## Prompt 1
In the passage about Safaricom's Ziidi and Mali funds, rewrite the paragraph beginning "In December 2024, Genghis Capital accused" as a short bulleted list that keeps its main facts.
## Prompt 2
Name every organization that the passage about Safaricom's Ziidi and Mali funds lists as part of the collaborative effort behind Ziidi.

## Quoted passage

================================

Ziidi, which secured regulatory approval in November 2024, is a collaborative effort between Safaricom, Standard Investment Bank, ALA Capital Limited, and Sanlam Investments East Africa Limited. However, its launch has been overshadowed by uncertainty surrounding Mali, with Safaricom ramping up efforts to transition users to Ziidi while remaining silent on the status of its predecessor.

During a media briefing on Friday—coinciding with M-PESA’s 18th anniversary—Safaricom revealed that Ziidi has already attracted over one million sign-ups, amassing KES 6 billion ($46 million) in funds. However, controversy erupted when some customers alleged they were migrated from Mali without consent, sparking a legal standoff with Genghis Capital, the fund manager for Mali.

In December 2024, Genghis Capital accused Safaricom of deliberately orchestrating a liquidity crisis to push users away from Mali, citing ownership disputes over the fund. The situation escalated further between December 2024 and January 2025, when persistent technical issues prevented some Mali users from withdrawing funds or registering new accounts. While Mali remains frozen for new sign-ups, Ziidi continues full operations, reinforcing speculation that Safaricom is quietly phasing out Mali.

Both Mali and Ziidi still appear on the M-PESA app, but repeated requests for comment from Safaricom and Genghis Capital have gone unanswered.

As of September 2024, Mali was ranked Kenya’s 17th-largest collective investment scheme, managing KES 3.1 billion ($24 million) in assets and generating KES 11.6 million ($89,000) in revenue for Safaricom in the first half of the year.

Kenya’s investment fund market has experienced substantial growth, with total assets under management increasing by 13% to KES 254 billion ($1.9 billion) as of June 2024, up from KES 225 billion ($1.7 billion) in March, according to data from the Capital Markets Authority (CMA).

Money market funds continue to dominate, holding KES 171.2 billion ($1.3 billion), or 67.4% of total investments, while the remaining assets are spread across fixed income, equities, and other investment categories.

As Safaricom accelerates its push for Ziidi, the silence surrounding Mali’s fate leaves investors and users questioning the company’s long-term strategy in Kenya’s booming financial services sector.

================================

## Input data
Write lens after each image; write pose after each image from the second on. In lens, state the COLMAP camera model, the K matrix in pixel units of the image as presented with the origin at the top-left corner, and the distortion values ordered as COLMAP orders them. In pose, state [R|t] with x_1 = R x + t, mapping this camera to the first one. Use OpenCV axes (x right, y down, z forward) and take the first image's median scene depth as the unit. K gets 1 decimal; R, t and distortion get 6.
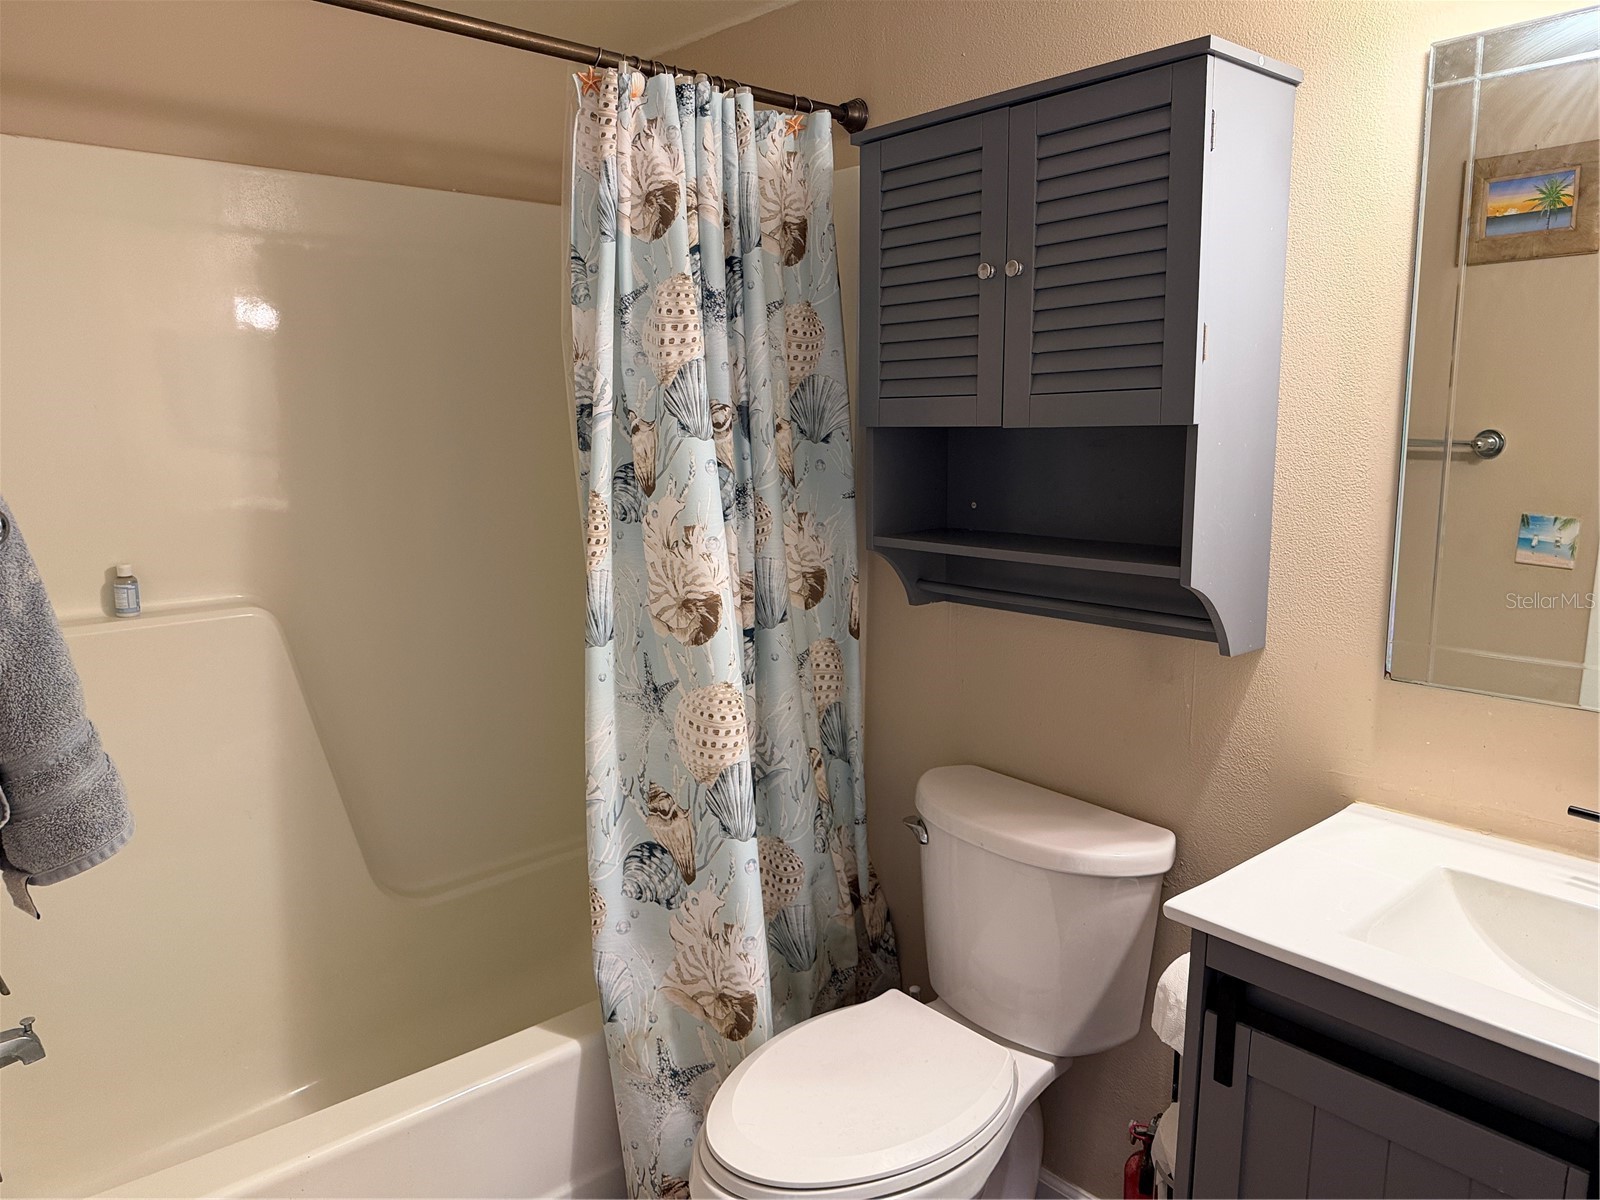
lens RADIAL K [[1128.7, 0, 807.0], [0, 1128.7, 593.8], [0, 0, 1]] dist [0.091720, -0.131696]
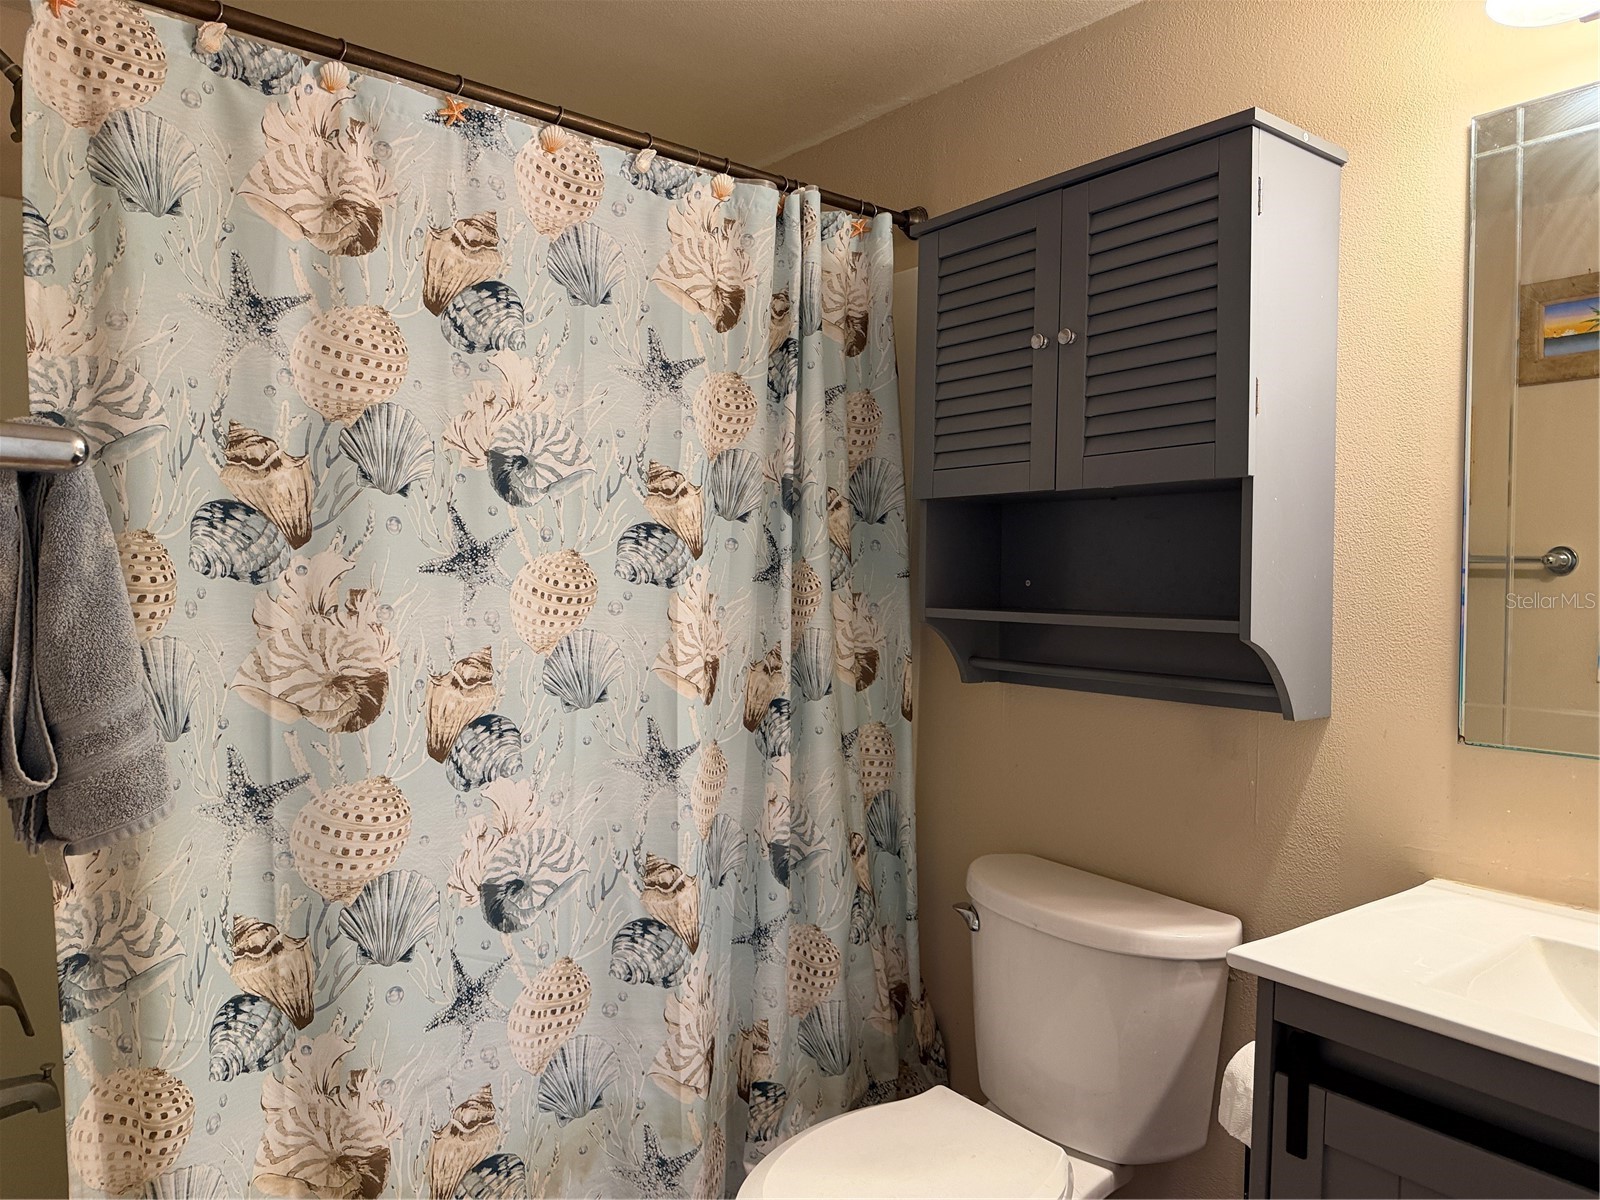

================================

## Written response 1
- December 2024: Genghis Capital accused Safaricom of deliberately creating a liquidity crisis to push users away from Mali, citing ownership disputes over the fund.
- December 2024 to January 2025: Persistent technical issues kept some Mali users from withdrawing funds or registering new accounts.
- Now: Mali is frozen for new sign-ups, while Ziidi operates fully, fueling speculation that Safaricom is quietly phasing out Mali.

## Written response 2
- Safaricom
- Standard Investment Bank
- ALA Capital Limited
- Sanlam Investments East Africa Limited